Plaintiffs' evidence established that racial segregation in Park Hill has substantial effects on the schools outside the area. This, of course, was settled in earlier decisions in this case, and is additionally supported by the presumption enunciated in Mr. Justice Brennan's opinion for the Supreme Court. The essential interplay between intentional segregation in one area and the condition in other areas was noted. It was recognized that concentration of minority groups in one area will of necessity promote or maintain Anglo concentration in others. On this the Court said:

 
In short, common sense dictates the conclusion that racially inspired school board actions have an impact beyond the particular schools that are the subjects of those actions. This is not to say, of course, that there can never be a case in which the geographical structure of or the natural boundaries within a school district may have the effect of dividing the district into separate, identifiable and unrelated units. Such a determination is essentially a question of fact to be resolved by the trial court in the first instance, but such cases must be rare. In the absence of such a determination, proof of state-imposed segregation in a substantial portion of the district will suffice to support a finding by the trial court of the existence of a dual system. Of course, where that finding is made, as in cases involving statutory dual systems, the school authorities have an affirmative duty "to effectuate a transition to a racially nondiscriminatory school system." [Brown v. Bd. of Ed.] Brown II, supra, 394 U.S. 294, at 301 [sic], 75 S. Ct. 753, at 756, 99 L. Ed. 1083.

413 U.S. at 203, 93 S. Ct. at 2695. The defendants have nevertheless contended that these issues are proper for retrial here. We disagree, but we have received evidence which has been tendered in an effort to refute the above objections.

We have fully considered all of this evidence presented by defendants, both that offered in this hearing and all evidence of record from previous proceedings in this case. Insofar as that evidence was offered to support defendants' contention that the Denver school district is not a dual system, we conclude that it is merely conclusory and is lacking in substance. The intended thrust of that evidence has been that segregated conditions in individual schools outside the Park Hill area are wholly the product of external factors such as demographic trends and housing patterns, and are in no way the product of any acts or omissions by defendants. We are not persuaded by the evidence presented, nor have defendants succeeded in dispelling the presumption that the segregative intent of the School Board was clearly evidenced by its actions in Park Hill permeating the entire district. The affirmative evidence is to the contrary, that defendants' actions in Park Hill are reflective of its attitude toward the school system generally.

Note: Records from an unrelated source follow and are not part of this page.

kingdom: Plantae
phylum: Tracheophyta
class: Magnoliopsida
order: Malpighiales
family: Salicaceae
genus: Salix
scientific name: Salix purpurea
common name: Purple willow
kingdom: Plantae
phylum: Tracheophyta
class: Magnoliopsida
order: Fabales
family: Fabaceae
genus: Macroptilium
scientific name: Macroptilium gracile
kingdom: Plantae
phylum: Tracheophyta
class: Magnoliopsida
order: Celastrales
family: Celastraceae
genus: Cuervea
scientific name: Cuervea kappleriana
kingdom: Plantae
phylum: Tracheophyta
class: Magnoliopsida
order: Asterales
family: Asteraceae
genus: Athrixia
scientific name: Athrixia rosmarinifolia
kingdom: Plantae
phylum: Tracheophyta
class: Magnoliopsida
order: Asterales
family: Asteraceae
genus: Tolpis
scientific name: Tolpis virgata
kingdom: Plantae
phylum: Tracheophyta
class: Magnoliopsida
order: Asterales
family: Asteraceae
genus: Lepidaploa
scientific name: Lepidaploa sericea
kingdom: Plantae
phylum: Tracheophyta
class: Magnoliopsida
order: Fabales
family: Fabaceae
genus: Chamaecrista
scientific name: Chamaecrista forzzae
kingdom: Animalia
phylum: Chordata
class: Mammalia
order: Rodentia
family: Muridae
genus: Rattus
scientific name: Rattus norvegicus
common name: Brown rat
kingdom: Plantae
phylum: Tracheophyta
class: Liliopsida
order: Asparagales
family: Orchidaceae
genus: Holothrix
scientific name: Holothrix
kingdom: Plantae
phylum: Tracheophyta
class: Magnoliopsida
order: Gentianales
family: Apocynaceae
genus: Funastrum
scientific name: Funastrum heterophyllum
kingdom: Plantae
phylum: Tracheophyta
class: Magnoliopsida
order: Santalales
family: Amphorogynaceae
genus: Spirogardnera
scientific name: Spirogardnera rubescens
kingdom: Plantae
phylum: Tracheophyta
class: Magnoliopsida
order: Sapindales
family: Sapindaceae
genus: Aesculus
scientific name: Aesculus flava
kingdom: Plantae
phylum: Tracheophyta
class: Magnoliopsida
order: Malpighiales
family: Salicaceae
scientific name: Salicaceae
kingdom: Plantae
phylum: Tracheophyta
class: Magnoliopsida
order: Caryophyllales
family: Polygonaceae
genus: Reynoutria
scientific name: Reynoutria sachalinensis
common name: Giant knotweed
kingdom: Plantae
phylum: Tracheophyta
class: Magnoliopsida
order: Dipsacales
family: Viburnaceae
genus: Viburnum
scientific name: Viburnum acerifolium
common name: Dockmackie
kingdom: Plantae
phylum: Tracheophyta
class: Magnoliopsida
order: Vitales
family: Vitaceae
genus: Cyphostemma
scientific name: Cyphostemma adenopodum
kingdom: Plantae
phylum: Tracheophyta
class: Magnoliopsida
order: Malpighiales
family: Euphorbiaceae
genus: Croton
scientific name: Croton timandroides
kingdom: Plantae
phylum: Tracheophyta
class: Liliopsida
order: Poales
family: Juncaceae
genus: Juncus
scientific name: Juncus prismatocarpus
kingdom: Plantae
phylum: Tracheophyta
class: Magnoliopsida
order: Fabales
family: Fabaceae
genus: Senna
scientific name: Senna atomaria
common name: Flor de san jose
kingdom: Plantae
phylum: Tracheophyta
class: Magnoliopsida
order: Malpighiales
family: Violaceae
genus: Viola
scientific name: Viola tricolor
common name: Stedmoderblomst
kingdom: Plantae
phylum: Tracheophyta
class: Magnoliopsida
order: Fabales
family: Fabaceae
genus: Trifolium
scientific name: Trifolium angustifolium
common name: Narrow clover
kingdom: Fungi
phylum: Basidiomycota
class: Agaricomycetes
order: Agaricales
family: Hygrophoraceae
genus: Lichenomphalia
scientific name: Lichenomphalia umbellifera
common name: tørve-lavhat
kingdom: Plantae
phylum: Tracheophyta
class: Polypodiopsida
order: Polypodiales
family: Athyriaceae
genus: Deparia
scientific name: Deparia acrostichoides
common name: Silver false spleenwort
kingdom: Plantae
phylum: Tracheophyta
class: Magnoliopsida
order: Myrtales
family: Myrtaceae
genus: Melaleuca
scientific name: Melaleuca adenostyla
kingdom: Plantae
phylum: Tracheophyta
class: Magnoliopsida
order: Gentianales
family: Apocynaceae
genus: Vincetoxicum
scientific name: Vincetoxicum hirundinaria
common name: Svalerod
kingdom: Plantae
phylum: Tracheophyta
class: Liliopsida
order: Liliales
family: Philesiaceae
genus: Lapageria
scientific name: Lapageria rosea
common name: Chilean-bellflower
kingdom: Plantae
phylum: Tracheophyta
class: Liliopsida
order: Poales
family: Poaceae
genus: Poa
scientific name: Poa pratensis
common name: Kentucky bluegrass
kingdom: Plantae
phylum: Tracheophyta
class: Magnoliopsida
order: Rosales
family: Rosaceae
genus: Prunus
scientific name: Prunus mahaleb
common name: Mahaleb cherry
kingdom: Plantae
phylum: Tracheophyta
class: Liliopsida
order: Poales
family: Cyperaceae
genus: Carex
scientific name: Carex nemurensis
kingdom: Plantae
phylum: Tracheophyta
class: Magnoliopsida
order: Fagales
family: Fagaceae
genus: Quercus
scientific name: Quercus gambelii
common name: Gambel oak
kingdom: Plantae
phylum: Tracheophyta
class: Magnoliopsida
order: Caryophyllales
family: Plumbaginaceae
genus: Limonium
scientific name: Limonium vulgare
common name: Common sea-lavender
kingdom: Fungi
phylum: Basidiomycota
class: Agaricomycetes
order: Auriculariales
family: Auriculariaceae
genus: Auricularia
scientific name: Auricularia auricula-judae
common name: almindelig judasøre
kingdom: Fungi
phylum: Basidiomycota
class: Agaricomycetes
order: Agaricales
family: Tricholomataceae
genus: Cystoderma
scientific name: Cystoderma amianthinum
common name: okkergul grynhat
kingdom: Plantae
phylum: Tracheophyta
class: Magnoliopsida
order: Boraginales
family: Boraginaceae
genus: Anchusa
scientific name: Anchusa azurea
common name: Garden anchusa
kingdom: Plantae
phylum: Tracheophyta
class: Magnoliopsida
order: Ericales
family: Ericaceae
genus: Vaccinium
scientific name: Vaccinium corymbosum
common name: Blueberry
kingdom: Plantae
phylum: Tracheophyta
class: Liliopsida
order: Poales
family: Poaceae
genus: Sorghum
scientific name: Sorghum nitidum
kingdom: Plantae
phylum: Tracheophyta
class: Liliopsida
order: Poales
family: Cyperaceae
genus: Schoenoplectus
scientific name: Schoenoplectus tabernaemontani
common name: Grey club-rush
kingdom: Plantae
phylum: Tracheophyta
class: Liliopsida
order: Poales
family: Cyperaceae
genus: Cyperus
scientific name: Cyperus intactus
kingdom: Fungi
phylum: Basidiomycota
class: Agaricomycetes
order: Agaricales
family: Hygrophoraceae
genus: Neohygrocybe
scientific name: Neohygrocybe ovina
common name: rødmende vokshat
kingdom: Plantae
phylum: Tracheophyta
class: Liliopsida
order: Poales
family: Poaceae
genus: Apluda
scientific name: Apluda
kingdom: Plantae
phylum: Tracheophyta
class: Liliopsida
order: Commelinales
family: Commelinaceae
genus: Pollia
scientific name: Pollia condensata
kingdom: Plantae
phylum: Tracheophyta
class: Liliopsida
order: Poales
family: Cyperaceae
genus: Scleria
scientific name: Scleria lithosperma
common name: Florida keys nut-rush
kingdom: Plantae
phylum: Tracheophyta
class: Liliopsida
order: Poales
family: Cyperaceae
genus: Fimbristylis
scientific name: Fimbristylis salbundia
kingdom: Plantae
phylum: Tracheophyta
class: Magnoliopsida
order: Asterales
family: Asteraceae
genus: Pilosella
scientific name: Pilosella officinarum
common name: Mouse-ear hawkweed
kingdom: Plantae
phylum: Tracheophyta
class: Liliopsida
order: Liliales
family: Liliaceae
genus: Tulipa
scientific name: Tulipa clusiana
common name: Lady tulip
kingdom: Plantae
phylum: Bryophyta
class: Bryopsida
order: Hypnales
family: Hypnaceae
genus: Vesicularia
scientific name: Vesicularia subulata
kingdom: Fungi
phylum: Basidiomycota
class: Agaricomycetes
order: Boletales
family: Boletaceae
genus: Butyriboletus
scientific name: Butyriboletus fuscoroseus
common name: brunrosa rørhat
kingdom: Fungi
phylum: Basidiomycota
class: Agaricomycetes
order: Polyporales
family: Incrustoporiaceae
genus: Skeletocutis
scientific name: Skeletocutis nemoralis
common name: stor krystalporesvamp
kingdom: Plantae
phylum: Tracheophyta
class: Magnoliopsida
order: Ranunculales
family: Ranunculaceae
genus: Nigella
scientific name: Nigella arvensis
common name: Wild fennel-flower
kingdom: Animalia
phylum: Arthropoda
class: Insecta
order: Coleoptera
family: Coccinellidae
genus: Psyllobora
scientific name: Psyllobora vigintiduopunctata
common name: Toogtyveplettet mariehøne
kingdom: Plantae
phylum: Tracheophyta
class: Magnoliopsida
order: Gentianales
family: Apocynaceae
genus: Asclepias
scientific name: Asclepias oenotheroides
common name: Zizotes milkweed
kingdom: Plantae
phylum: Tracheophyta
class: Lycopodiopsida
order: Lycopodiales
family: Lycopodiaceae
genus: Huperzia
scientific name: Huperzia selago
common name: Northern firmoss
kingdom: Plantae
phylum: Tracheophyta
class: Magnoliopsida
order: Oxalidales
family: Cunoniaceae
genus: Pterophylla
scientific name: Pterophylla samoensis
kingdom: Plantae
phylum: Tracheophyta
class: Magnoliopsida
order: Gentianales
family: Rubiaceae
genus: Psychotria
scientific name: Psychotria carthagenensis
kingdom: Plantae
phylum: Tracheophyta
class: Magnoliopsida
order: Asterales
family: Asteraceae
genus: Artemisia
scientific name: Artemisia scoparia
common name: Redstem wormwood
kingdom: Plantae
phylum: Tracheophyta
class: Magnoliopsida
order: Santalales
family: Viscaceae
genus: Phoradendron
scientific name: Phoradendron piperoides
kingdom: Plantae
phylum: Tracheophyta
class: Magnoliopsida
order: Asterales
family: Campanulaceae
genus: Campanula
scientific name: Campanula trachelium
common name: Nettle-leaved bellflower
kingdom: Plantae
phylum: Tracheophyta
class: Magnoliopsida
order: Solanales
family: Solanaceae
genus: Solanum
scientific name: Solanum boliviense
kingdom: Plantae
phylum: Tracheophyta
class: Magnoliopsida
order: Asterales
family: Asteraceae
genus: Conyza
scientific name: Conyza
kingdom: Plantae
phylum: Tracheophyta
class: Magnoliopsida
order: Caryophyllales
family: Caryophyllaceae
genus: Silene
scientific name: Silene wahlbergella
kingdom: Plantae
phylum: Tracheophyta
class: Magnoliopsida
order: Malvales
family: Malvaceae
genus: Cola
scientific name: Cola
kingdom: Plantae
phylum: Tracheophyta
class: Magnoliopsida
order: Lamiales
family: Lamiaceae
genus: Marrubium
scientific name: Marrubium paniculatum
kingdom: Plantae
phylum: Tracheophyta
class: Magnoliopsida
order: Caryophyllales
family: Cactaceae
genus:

The Supreme Court's viewpoint based on the record before it is that the Denver school system is a dual system. There can be no doubt as to its view of the case in the absence of new and cogent evidence. The Court has provided a new and realistic approach to the old de jure-de facto concepta concept which has been vague and impossible to apply. Under the Court's definition it cannot be argued that within a unified school district such as that at bar there can exist conscious and knowing segregation in one area and innocent segregation in another. The conclusion is therefore inescapable that the Denver system is a dual system within the Supreme Court's definitions. In accordance with the evidence presented and with the mandate given to us by the Supreme Court, we so conclude.

NOTES

[1] The holding of this court had been that the remainder of the segregated schools became so as a result of neighborhood patterns rather than state action, that is to say, state law. This was disapproved by the Supreme Court and a new standard was pronounced governing the de facto-de jure concepts.

[2] The parties recognized that a hearing on issue three would be unnecessary if a dual school system were found as a result of the hearing on issues one and two.